**Objective**.
Copy the part of the records that opens with the line containing "country: HU" and runs through the last line of the records. Leave the pictures out of your copy.

===== Exercise data =====

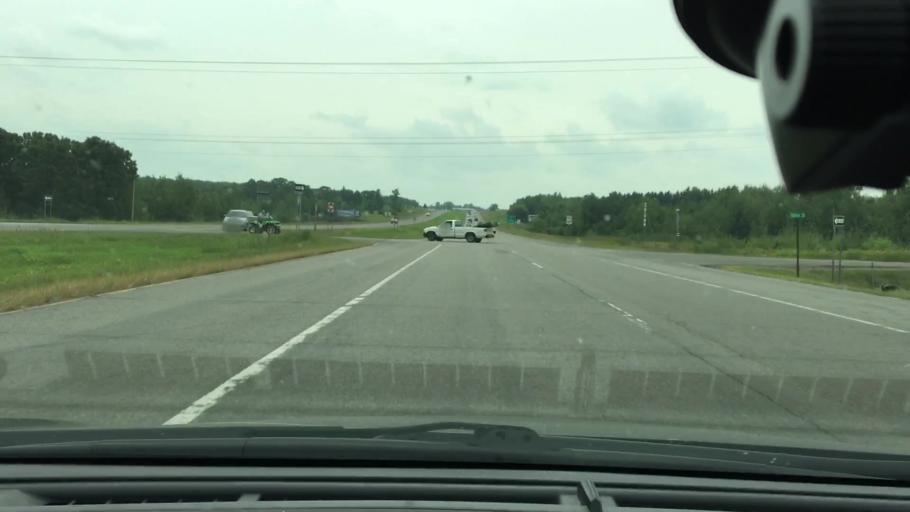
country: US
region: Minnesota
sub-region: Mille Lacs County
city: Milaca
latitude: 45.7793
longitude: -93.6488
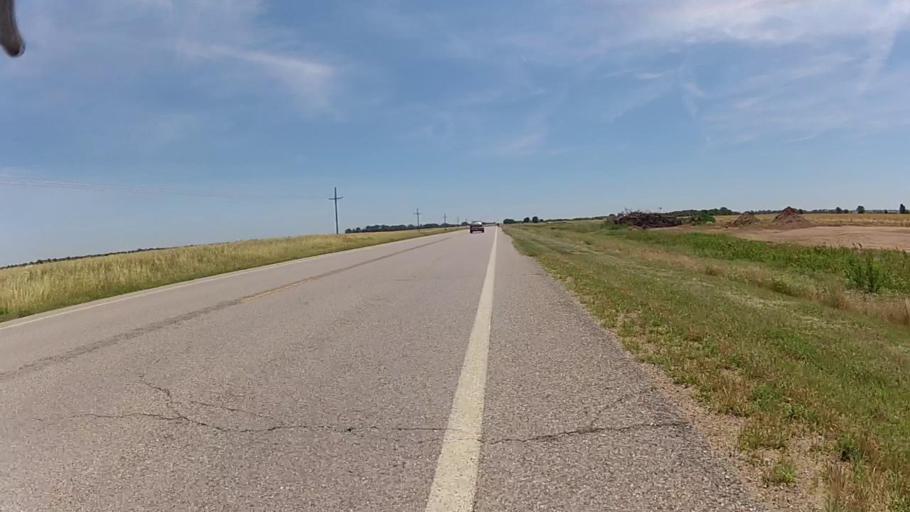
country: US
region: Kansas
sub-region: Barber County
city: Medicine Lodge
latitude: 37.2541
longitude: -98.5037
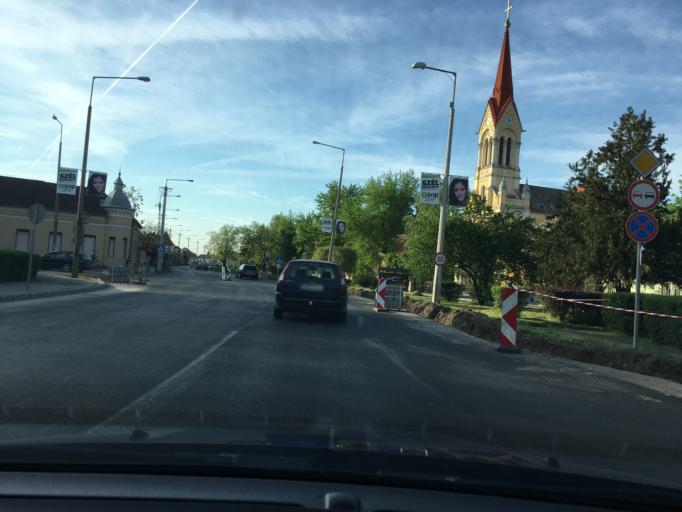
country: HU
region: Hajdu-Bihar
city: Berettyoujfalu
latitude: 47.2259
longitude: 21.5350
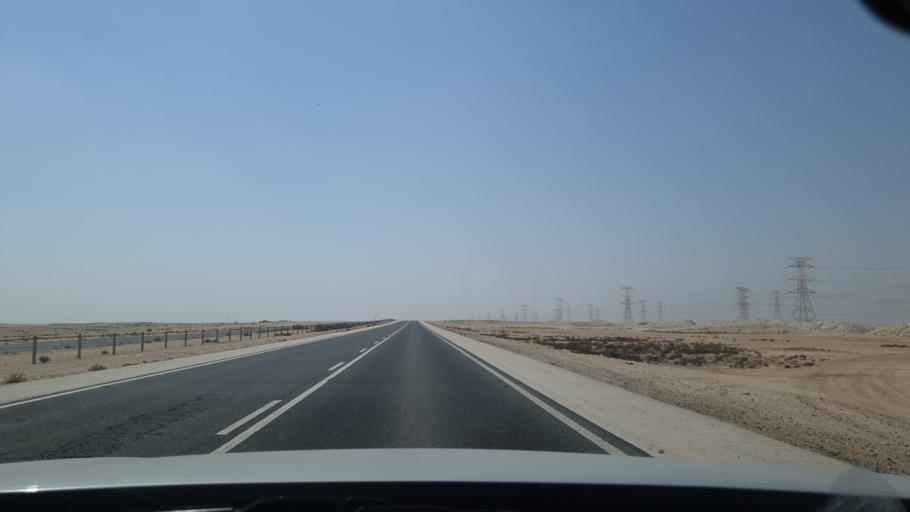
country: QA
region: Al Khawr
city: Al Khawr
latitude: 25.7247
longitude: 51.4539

=====

**Finished task**.
country: HU
region: Hajdu-Bihar
city: Berettyoujfalu
latitude: 47.2259
longitude: 21.5350
country: QA
region: Al Khawr
city: Al Khawr
latitude: 25.7247
longitude: 51.4539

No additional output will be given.